Under the Obama-Carter theory, Haley’s approach would lead to America’s isolation at the U.N. But so far this has not been the case.
That’s because the UN self-evidently does need the US more than the US needs the UN — and it ought to give Americans a swelling sense of pride to have a UN ambassador who understands this and acts accordingly.
UPDATE: I should have added that the UN member states have always understood this, but have counted on the US pretending not to understand it.
VIRGINIA POSTREL: There’s More Than One Kind of Workplace Civility: The sexual harassment scandal is changing social norms. Let the new ones respect human variety.
In a provocative essay in the Chronicle of Higher Education, evolutionary psychologist Geoffrey Miller argues that campus speech codes penalize people with Asperger’s syndrome, who have trouble reading social cues yet are often brilliant researchers for whom the university has traditionally been a tolerant haven. “The more ‘respectful,’ campuses became to the neurotypical, the more alienating they became to the neurodivergent,” Miller writes. . . .
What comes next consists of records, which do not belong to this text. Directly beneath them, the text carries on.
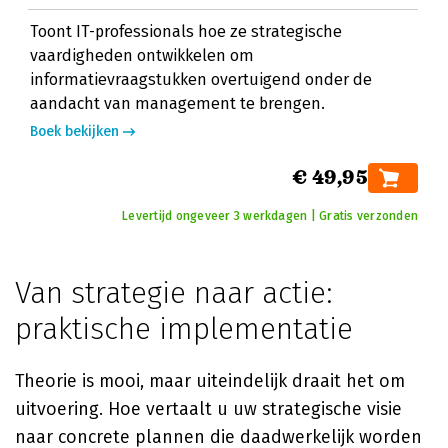
Toont IT-professionals hoe ze strategische
vaardigheden ontwikkelen om
informatievraagstukken overtuigend onder de
aandacht van management te brengen.
Boek bekijken
€ 49,95
Levertijd ongeveer 3 werkdagen | Gratis verzonden
Van strategie naar actie:
praktische implementatie
Theorie is mooi, maar uiteindelijk draait het om
uitvoering. Hoe vertaalt u uw strategische visie
naar concrete plannen die daadwerkelijk worden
Even neurotypical people can, of course, inadvertently be caught by rules against such vague and arbitrary offenses as “unwelcome jokes about a protected characteristic,” to take an example from the University of New Mexico, where Miller works. Disparate impact isn’t the only factor that makes speech codes a bad idea.
But Miller is making a deeper point about norms and exclusion. Strict standards inevitably shut out potentially valuable deviants. “Eccentricity is a precious resource, easily wasted,” he writes. . . .
The norms appropriate to a research university devoted to advancing knowledge aren’t necessarily the same as those for a teaching college nurturing undergraduates. We shouldn’t demand that cutting-edge researchers all be socially adept, but maybe we should keep some of them away from 20-year-old students. Not every workplace needs to welcome pets or expect after-hours socializing, but that doesn’t mean none should — even if the dog haters and teetotalers feel left out.
We don’t demand propriety in a stand-up comedian. But we do expect it in a judge.
Actually, nowadays we do demand it in comedians. And the rules change constantly, and are applied retrospectively. Because fairness!